> Problem
Would you write out the entries below word for word, omitting the pictures?

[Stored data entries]
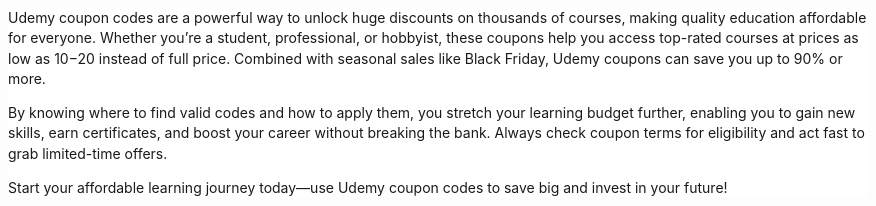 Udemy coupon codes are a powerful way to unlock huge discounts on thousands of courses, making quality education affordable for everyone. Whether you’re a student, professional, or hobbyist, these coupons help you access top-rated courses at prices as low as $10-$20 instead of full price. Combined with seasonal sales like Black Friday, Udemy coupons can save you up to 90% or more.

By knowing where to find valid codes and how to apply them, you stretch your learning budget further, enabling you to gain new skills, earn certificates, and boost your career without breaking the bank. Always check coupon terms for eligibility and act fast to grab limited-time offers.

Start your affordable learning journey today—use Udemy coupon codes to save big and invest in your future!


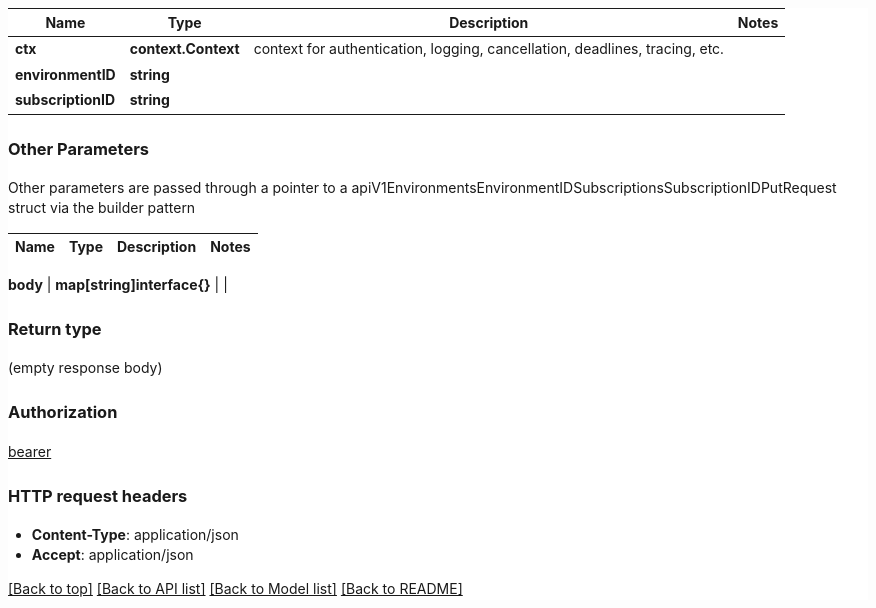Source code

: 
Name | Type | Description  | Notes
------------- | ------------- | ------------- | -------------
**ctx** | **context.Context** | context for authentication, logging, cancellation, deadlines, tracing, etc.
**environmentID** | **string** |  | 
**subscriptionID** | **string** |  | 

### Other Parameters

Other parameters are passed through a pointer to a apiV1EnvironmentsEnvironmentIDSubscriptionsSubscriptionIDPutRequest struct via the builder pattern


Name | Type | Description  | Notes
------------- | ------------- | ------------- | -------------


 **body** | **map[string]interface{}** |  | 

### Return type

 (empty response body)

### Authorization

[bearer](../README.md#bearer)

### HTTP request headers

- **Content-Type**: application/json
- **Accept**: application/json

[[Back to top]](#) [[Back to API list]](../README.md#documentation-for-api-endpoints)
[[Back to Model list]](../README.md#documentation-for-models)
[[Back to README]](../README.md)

> Solution
 Udemy coupon codes are a powerful way to unlock huge discounts on thousands of courses, making quality education affordable for everyone. Whether you’re a student, professional, or hobbyist, these coupons help you access top-rated courses at prices as low as $10-$20 instead of full price. Combined with seasonal sales like Black Friday, Udemy coupons can save you up to 90% or more.

By knowing where to find valid codes and how to apply them, you stretch your learning budget further, enabling you to gain new skills, earn certificates, and boost your career without breaking the bank. Always check coupon terms for eligibility and act fast to grab limited-time offers.

Start your affordable learning journey today—use Udemy coupon codes to save big and invest in your future!


Source code

: 
Name | Type | Description  | Notes
------------- | ------------- | ------------- | -------------
**ctx** | **context.Context** | context for authentication, logging, cancellation, deadlines, tracing, etc.
**environmentID** | **string** |  | 
**subscriptionID** | **string** |  | 

### Other Parameters

Other parameters are passed through a pointer to a apiV1EnvironmentsEnvironmentIDSubscriptionsSubscriptionIDPutRequest struct via the builder pattern


Name | Type | Description  | Notes
------------- | ------------- | ------------- | -------------


 **body** | **map[string]interface{}** |  | 

### Return type

 (empty response body)

### Authorization

[bearer](../README.md#bearer)

### HTTP request headers

- **Content-Type**: application/json
- **Accept**: application/json

[[Back to top]](#) [[Back to API list]](../README.md#documentation-for-api-endpoints)
[[Back to Model list]](../README.md#documentation-for-models)
[[Back to README]](../README.md)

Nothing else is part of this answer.